- Poster
- Directed by: S. B. Khanthan
- Written by: Crazy Mohan
- Produced by: V. Vishwanathan
- Starring: Jithan Ramesh Shruthi Raj Mumtaj Meera Vasudevan
- Cinematography: Arul Vincent
- Edited by: Krishnakumar
- Music by: Ramesh Vinayakam
- Production company: L. V. Creations
- Release date: 19 May 2006;
- Running time: 150 minutes
- Country: India
- Language: Tamil

= Jery (film) =

Jery (/ta/) is a 2006 Indian Tamil-language romantic comedy film directed by S. B. Khanthan and written by Crazy Mohan. The film stars Jithan Ramesh as the titular character, while Shruthi Raj, Mumtaj, and Meera Vasudevan play the female leads. The music was composed by Ramesh Vinayakam with editing done by Krishnakumar. The film was released on 19 May 2006.

== Plot ==

Jayaram alias Jery (Jithan Ramesh) is a man who takes risks and hates love. He is challenged by his friends to make three women love him. He makes his classmate Janaki (Shruthi Raj), an actress Janani (Mumtaj), and a police officer Jeeva (Meera Vasudevan) fall in love with him. Whether the three girls find out and whom he unites with forms the crux of the story.

== Production ==
The film's script was written by Crazy Mohan and he described the film as his "pet project" as he wanted to do create similar to Kadhalikka Neramillai (1964). The film was earlier titled Idhuthan Kadhal Enbathaa. Arul Vincent who earlier assisted P. C. Sreeram made his debut as cinematographer with this film. A dance number picturised on Ramesh and the three actresses were shot at a beach resort near Mahabalipuram.

== Soundtrack ==
The soundtrack was composed by Ramesh Vinayakam.

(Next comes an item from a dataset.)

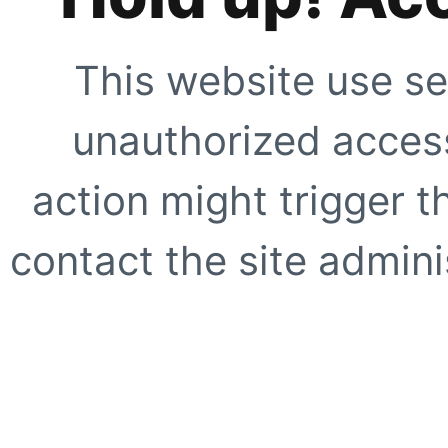
This website use se
unauthorized access
action might trigger t
contact the site adminis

- "Hollywood" – Sharreth, Subiksha
- "Kanava" – Sujatha
- "En Swasathil" – Madhu Balakrishnan, Kalyani Nair
- "Kapildevda" – David Bhaskar
- "Naan Pudicha" – Ramesh Vinayagam, Vidya

== Critical reception ==
Malini Mannath of Chennai Online wrote "'Jerry' is more like a Crazy Mohan play gone bad. A laugh riot gone awry. A film that is an insult to audience inelligence [sic]". Sify wrote "Crazy Mohan and Kamalhassan have given us some great comedies in the past. But this time, the writer disappoints as the comedy in Jery fails to evoke any laughter. The film falls flat as Crazy is clueless, debutant director Kanthan is helpless and hero Ramesh is pure teakwood!". Lajjavathi of Kalki wrote it is surprising that director Kanthan stumbled despite having a great plot for comedy. She added that it is disappointing that the film was made like a drama without setting the scenes for cinema. Cinesouth wrote, "Many scenes may remind one of dramas, but one feels happy about the festival of comedy".